A Byzantine gallery— the first of its kind in New England— showcases a geographically diverse collection of works ranging from the era of Emperor Constantine the Great in the 4th century to the fall of Constantinople in 1453. A highlight of the space, which is modeled on early Byzantine church architecture, is the 15th-century Monopoli Altarpiece, on view for the first time after undergoing a three-year conservation treatment.

Mosaic with personifications of Pleasure and Wealth, 6th century AD, stone and glass tesserae, Gift of George D. and Margo Behrakis. (Photo: Museum of Fine Arts, Boston)

The Romans combined likeness, character and social status to create images that are compellingly human, inventing portraiture as we know it today. In a gallery focused on Roman portraiture, visitors will encounter the faces of emperors and those of everyday individuals.

Early Greek art, dating from the end of the 10th through 5th centuries, is a major strength of the MFA’s collection. Filled with natural light, a gallery dedicated to this formative period includes the frieze blocks from the 6th-century Temple of Athena at Assos in Turkey, a rare example of Greek temple architecture in a U.S. art museum.

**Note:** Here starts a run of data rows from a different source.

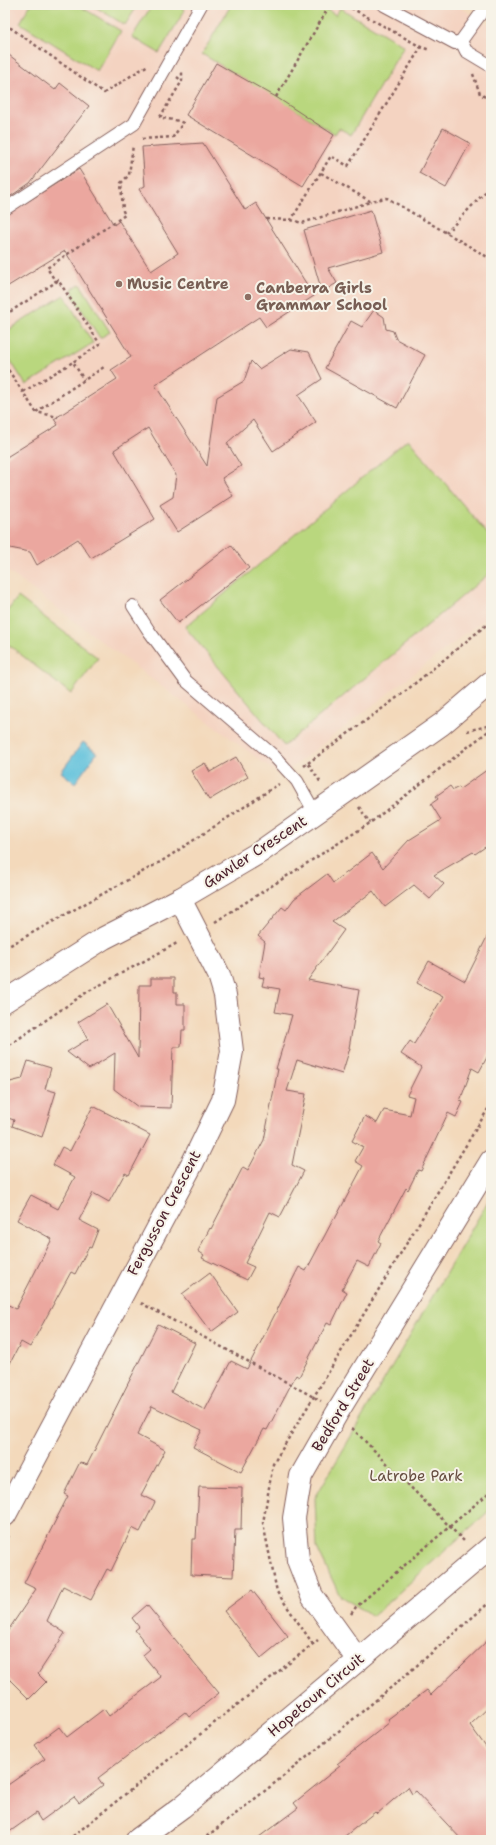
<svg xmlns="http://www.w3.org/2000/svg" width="496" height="1845" font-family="'Shantell Sans',sans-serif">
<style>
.built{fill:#f4d3c1}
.green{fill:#b9d77e;stroke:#827b54}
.water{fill:#5ec1dc;stroke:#547084}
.building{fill:#eba79f}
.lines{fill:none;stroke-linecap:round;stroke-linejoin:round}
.lane-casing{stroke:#85605d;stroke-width:14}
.street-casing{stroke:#85605d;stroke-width:24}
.secondary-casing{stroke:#85605d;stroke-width:24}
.path{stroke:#85605d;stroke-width:2.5;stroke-dasharray:3 3;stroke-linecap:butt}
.lane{stroke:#fff;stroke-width:12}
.street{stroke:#fff;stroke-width:22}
.secondary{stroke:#fff;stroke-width:22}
.education-dot{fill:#8d6e63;stroke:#f7f3e8;stroke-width:1.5}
.labels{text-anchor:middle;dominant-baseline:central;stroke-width:4;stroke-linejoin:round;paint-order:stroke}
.education-label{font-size:15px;font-weight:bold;fill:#785e54;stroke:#f7f3e8;text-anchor:start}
.street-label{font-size:15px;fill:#4a1f2b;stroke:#f7f3e8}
.park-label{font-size:15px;fill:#664d40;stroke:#f7f3e8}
</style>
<rect width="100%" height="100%" fill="#f7f3e8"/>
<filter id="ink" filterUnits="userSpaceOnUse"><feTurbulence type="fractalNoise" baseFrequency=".025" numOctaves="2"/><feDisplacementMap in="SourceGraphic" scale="8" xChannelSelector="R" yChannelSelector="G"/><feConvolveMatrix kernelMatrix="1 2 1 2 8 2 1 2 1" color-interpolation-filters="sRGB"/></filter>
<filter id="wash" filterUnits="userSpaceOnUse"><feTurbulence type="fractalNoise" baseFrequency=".012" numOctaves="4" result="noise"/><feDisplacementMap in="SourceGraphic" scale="16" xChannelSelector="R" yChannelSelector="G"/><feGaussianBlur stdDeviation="0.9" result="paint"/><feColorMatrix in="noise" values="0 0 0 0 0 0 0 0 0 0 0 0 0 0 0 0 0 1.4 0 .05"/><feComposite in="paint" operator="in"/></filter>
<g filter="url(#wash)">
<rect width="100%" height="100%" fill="#f3d9bb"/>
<polygon class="built" points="5,5 456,5 491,26 491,614 281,776 5,569"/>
<g class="green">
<polygon points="30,5 78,5 121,31 97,71 20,23"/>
<polygon points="92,5 138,5 125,25"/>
<polygon points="152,5 177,5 185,10 159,53 132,37"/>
<polygon points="231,5 319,5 336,15 340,8 404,46 351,135 339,128 335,134 202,54"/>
<polygon points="80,284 110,332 100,338 72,295 74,293 72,289"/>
<polygon points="64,295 93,343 26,385 5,352 5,332"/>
<polygon points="408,439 491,538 491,572 284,746 185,627"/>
<polygon points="18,597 98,658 71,694 5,642 5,614"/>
<polygon points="491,1196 491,1509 373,1616 340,1596 317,1548 315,1498"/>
</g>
<polygon class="water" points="83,742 97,753 75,783 61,772"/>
<g id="blocks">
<g class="building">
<polygon points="5,52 55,90 60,83 89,106 30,183 5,200"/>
<polygon points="216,63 276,97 334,135 303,186 186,115"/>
<polygon points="443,128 470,143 446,188 419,173"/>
<polygon points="203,143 245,210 256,203 314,296 266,327 259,317 155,385 207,466 217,397 244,381 251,361 259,369 291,349 309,352 322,379 298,395 316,422 273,451 253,420 227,443 241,466 222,478 233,496 177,532 160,505 173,497 176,475 148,428 114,450 155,519 91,558 78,539 37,565 30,552 5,547 5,458 58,425 54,419 117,379 111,370 131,357 65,251 5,288 5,216 79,169 114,225 119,221 151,271 178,253 139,189 145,186 142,147"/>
<polygon points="371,210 383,252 328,268 337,283 322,292 304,230"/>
<polygon points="374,310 384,317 386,329 393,331 396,339 425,355 397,408 325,368 351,321 362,327"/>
<polygon points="231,545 249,568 178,623 160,600"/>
<polygon points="236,757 248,777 209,800 191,771 205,763 210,772"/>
<polygon points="491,767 491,843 475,854 473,852 434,875 444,884 430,899 414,885 385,907 373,891 332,922 344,930 308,980 359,990 349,1048 350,1048 342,1074 297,1060 287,1091 306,1094 292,1165 304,1171 280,1217 270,1212 245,1263 254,1267 247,1280 202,1258 204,1255 198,1251 210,1228 211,1229 243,1167 248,1170 264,1140 278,1069 276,1069 292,1015 275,1012 280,989 262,986 264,978 259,977 265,942 258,936 282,907 286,910 294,899 327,874 333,883 372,853 383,868 409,840 441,820 431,804 438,799 436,796 450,786 453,790 459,787 460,789"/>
<polygon points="491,929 491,1050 479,1072 472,1068 460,1101 463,1102 456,1117 448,1113 421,1171 418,1170 408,1190 406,1188 378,1241 381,1243 369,1267 357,1261 342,1289 347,1292 331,1325 327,1323 299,1377 296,1375 267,1430 264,1429 241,1472 193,1447 202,1430 152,1406 137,1435 165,1450 141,1495 155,1502 140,1532 132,1528 111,1571 107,1569 91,1600 63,1586 47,1621 65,1633 38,1674 46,1682 29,1699 5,1675 5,1635 36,1589 24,1583 68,1496 64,1494 80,1462 87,1465 158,1324 195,1343 171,1392 205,1410 231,1361 247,1369 299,1267 306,1271 334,1218 335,1219 363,1166 355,1161 363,1147 352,1141 365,1116 377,1123 384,1110 410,1115 414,1097 407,1095 421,1067 401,1054 410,1041 414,1044 443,997 417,983 429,961 465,981"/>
<polygon points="151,978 174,978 174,992 177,992 177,1004 185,1004 185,1030 182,1030 181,1047 173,1047 171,1108 138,1107 114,1089 115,1053 89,1069 67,1052 88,1039 78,1022 107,1004 138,1058 139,985 151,985"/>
<polygon points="28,1061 51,1068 45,1089 56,1092 42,1137 12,1126 14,1120 5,1117 5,1102 10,1082 22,1079"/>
<polygon points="93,1106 150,1135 129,1175 125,1173 109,1202 93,1193 79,1220 98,1230 91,1248 89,1247 75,1274 71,1272 30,1347 21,1342 5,1373 5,1303 16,1309 52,1239 17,1220 31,1195 58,1209 75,1177 53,1165 62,1147 70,1151"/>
<polygon points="210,1273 238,1312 211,1332 182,1294"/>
<polygon points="199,1487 242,1488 241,1530 235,1530 233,1577 191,1575 192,1539 196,1539"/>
<polygon points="252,1590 288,1636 261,1658 224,1611"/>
<polygon points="147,1605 219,1693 189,1717 185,1712 98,1778 103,1785 79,1803 74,1797 41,1821 36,1813 5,1835 5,1787 45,1759 35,1745 59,1727 67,1737 104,1709 109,1716 161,1677 143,1655 150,1649 135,1630 139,1627 132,1618"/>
<polygon points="491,1637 491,1705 470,1725 491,1754 491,1840 462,1840 416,1791 412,1794 408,1787 377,1814 375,1812 340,1840 255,1840 298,1808 294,1803 340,1766 337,1764 390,1722 388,1719 427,1690 431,1695"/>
</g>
</g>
</g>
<g filter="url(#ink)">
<use href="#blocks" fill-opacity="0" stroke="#85605d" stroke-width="1"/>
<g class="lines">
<defs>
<g id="lane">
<polyline points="384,5 455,43 461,41 487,5"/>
<polyline points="461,41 466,51 491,66"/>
<polyline points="5,209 134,124 201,5"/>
<polyline points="133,606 149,631 185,680 274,756 297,781 315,813"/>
</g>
<g id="street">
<polyline points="5,1001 104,938 180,899 260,852 442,724 491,682"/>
<polyline points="5,1515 193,1162 223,1100 232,1051 225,995 219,975 180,899"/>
<polyline points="358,1660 312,1596 298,1560 294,1518 301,1476 337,1413 491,1161"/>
</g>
<polyline id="secondary" points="137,1840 182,1807 358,1660 491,1547"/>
</defs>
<use href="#lane" class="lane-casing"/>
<use href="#street" class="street-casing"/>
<use href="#secondary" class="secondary-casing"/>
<g class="path">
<polyline points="346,5 421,47 430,50"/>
<polyline points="5,24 104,93 148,65"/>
<polyline points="473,74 480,94 491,100"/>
<polyline points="177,77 182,81 182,72"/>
<polyline points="276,97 330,5"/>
<path d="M142,139L173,137L183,123C176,119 168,120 160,117L182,81"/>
<polyline points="321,173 370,201 387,198 491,259"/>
<polyline points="266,219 291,220 331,156 348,166 421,47"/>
<polyline points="291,220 302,223 370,202"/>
<polyline points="446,233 491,186"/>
<polyline points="56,282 58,280 100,344 73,362"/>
<polyline points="5,315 56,282 47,268 125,215 123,211 121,183 129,175 133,145"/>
<polyline points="5,365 36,412 58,417"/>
<polyline points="23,392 73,362 84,380"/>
<polyline points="36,412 104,367"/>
<polyline points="467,731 491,725"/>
<polyline points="308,763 402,694 491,621"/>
<polyline points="304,766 308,763 321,783"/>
<polyline points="359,807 370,823"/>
<polyline points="215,922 370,823 491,729"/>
<polyline points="5,948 162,861 279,784"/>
<polyline points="5,1048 87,992 179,942"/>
<polyline points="141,1303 321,1401"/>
<polyline points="352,1428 465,1542"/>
<polyline points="5,1542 8,1536"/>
<polyline points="351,1614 356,1607 491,1491"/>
<polyline points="313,1644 277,1592 263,1523 273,1464 491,1104"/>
<polyline points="68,1840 318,1640"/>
<path d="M202,1840C301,1764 397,1684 491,1601"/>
</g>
<use href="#lane" class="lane"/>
<use href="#street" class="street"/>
<use href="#secondary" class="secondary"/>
</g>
</g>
<g class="education-dot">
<circle cx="119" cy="284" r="4"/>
<circle cx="248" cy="297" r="4"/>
</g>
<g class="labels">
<g class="education-label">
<text x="127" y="284">Music Centre</text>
<text x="256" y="288">Canberra Girls<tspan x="256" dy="17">Grammar School</tspan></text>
</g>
<g class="street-label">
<text transform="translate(255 852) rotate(-33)">Gawler Crescent</text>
<text transform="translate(164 1213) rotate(-62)">Fergusson Crescent</text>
<text transform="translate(343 1405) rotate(-59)">Bedford Street</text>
<text transform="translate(316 1695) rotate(-40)">Hopetoun Circuit</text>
</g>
<g class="park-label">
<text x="416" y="1476">Latrobe Park</text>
</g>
</g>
<rect width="496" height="1845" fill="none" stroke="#f7f3e8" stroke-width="20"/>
</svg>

A gallery of modern and contemporary works located within the wing— the first such space in a major U.S. art museum— explores the reception of ancient art by 20th- and 21st-century artists. The first of the multiyear rotations features the works of the modern master Cy Twombly (1928–2011), an alumnus of the School of the Museum of Fine Arts, who drew inspiration from Greek and Roman art, myths and poetry. Il Parnasso (1964), an early important painting by the artist that is a promised gift to the Museum, is joined by three bronzes and two original plasters on long-term loan from the Cy Twombly Foundation.

Statue of Athena Parthenos, Roman, Imperial period, 2nd or 3rd century AD, Marble from Mt. Pentelikon near Athens. Classical Department Exchange Fund. (Photo: Museum of Fine Arts, Boston)

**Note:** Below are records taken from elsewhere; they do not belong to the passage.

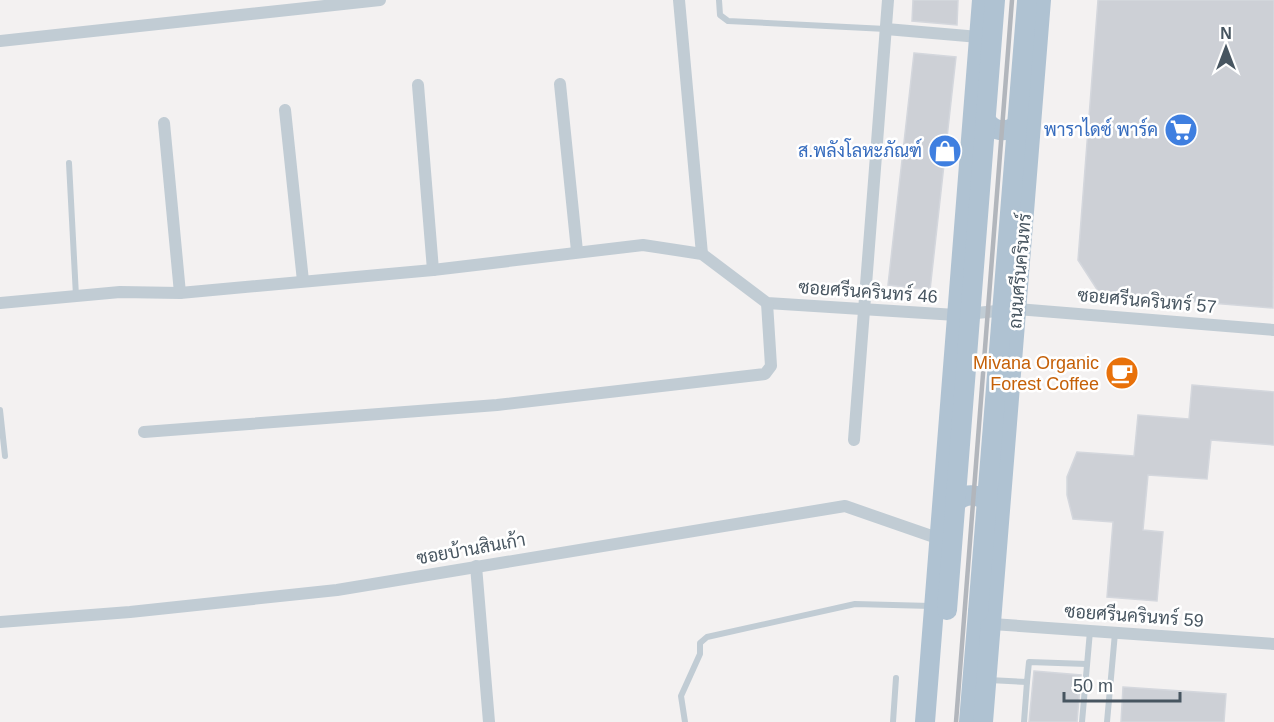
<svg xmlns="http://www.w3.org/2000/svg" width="1274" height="722" viewBox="0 0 1274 722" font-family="Arial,Sarabun,sans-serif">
  <rect width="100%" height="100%" fill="#f3f1f1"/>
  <g fill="#cdd0d6" stroke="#d4d7dd" stroke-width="1.5">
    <polygon points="913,0 958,0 957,25 912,21"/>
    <polygon points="1098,0 1274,0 1273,308 1100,294 1078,260"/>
    <polygon points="914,53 956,57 930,290 888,285"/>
    <polygon points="1192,385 1274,392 1274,445 1211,440 1207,479 1148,475 1143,530 1163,532 1157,601 1107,597 1113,522 1073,519 1067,495 1067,477 1077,452 1134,456 1138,415 1189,419"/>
    <polygon points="1034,671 1081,675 1077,722 1029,722"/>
    <polygon points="1123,687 1226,694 1224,722 1121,722"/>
  </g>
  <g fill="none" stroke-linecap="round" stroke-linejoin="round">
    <g stroke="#c1ccd4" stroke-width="6">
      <polyline points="719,0 720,15 728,21 886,29"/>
      <polyline points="69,163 76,296"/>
      <polyline points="0,410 5,456"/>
      <polyline points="989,680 1027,682 1029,662 1087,664"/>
      <polyline points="685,722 681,696 700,654 700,643 707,637 855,604 931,606"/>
      <polyline points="893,722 896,678"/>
      <polyline points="1024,722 1027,682"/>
      <polyline points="1082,722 1090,631"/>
      <polyline points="1107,722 1115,633"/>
    </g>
    <g stroke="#c1ccd4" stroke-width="12">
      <polyline points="679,0 702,254"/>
      <polyline points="886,29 979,37"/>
      <polyline points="0,41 380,0"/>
      <polyline points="560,84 577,251"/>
      <polyline points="418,85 433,270"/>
      <polyline points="285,110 303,281"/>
      <polyline points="164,123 180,293"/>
      <polyline points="0,303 120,292 180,293 433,270 643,245 702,254 767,303 956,315 1017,309 1274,330"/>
      <polyline points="144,432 497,405 765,374 771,366 767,303"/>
      <polyline points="854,440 888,0"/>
      <polyline points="476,566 489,722"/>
      <polyline points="0,622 130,612 337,590 845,506 940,539"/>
      <polyline points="992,624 1274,644"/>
    </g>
    <g stroke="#afc2d2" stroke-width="20">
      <path d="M980,108C986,125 996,136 1015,127L1026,113"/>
      <path d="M947,513C956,499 967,490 984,499L993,514"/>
      <polyline points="925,722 982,0"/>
      <polyline points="969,722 978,612"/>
      <polyline points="983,722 1041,0"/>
    </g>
    <polyline stroke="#b2b6bc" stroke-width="4.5" points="956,722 1012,0"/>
    <g stroke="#afc2d2" stroke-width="20">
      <polyline points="947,610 995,0"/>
      <polyline points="978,612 1027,1"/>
    </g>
  </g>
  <defs>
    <g id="supermarket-disc" transform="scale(1.725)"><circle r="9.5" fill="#3f7fe0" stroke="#fff"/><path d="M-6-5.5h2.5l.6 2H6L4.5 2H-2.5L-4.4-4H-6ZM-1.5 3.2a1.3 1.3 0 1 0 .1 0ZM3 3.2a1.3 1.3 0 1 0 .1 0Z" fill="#fff"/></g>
    <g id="shop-disc" transform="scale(1.725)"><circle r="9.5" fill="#3f7fe0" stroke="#fff"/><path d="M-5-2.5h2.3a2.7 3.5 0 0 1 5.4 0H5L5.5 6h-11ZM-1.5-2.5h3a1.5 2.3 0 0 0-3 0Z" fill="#fff"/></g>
    <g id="cafe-disc" transform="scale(1.725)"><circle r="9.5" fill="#e8710a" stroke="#fff"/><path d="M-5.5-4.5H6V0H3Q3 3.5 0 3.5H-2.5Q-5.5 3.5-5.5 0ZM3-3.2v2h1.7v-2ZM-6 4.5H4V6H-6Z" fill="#fff"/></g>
  </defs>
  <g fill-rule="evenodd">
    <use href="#supermarket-disc" x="1181" y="130"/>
    <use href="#shop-disc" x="945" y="151"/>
    <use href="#cafe-disc" x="1122" y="373"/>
  </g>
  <g text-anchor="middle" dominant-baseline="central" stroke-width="5" stroke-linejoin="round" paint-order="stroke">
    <g font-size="18" fill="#366cbe" stroke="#fff" text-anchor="end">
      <text x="1158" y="130">พาราไดซ์ พาร์ค</text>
      <text x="922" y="151">ส.พลังโลหะภัณฑ์</text>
    </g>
    <g font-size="18" fill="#475560" stroke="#fff">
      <text transform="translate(1020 271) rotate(-85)">ถนนศรีนครินทร์</text>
      <text transform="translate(868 292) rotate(4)">ซอยศรีนครินทร์ 46</text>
      <text transform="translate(1147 301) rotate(5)">ซอยศรีนครินทร์ 57</text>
      <text transform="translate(471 549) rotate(-10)">ซอยบ้านสินเก้า</text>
      <text transform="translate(1134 616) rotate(4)">ซอยศรีนครินทร์ 59</text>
    </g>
    <g font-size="18" fill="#c56008" stroke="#fff" text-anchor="end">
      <text x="1099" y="363">Mivana Organic<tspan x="1099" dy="21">Forest Coffee</tspan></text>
    </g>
  </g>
  <g transform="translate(1226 48)" stroke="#ffffff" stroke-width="4.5" paint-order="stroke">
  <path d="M0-4.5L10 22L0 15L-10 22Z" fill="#475560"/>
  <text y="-9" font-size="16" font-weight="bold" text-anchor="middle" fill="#475560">N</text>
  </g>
  <path d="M1064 692v9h116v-9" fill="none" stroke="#475560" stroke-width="3"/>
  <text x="1073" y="692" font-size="18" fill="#475560" stroke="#ffffff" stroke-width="4.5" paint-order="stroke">50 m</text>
</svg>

Bringing to life the richness of the Greek, Roman and Byzantine worlds, these five galleries provide fresh perspectives on an era that provided inspiration for our own modern society. The new spaces will complete a renovated suite of 11 Classical galleries transformed since 2009— most recently, “Daily Life in Ancient Greece” in 2017. The MFA will offer free admission on opening day, December 18, to celebrate the debut of the five new galleries and the reopening of seven galleries in the Behrakis Wing for Art of the Ancient World that have been closed for the past two years to accommodate construction.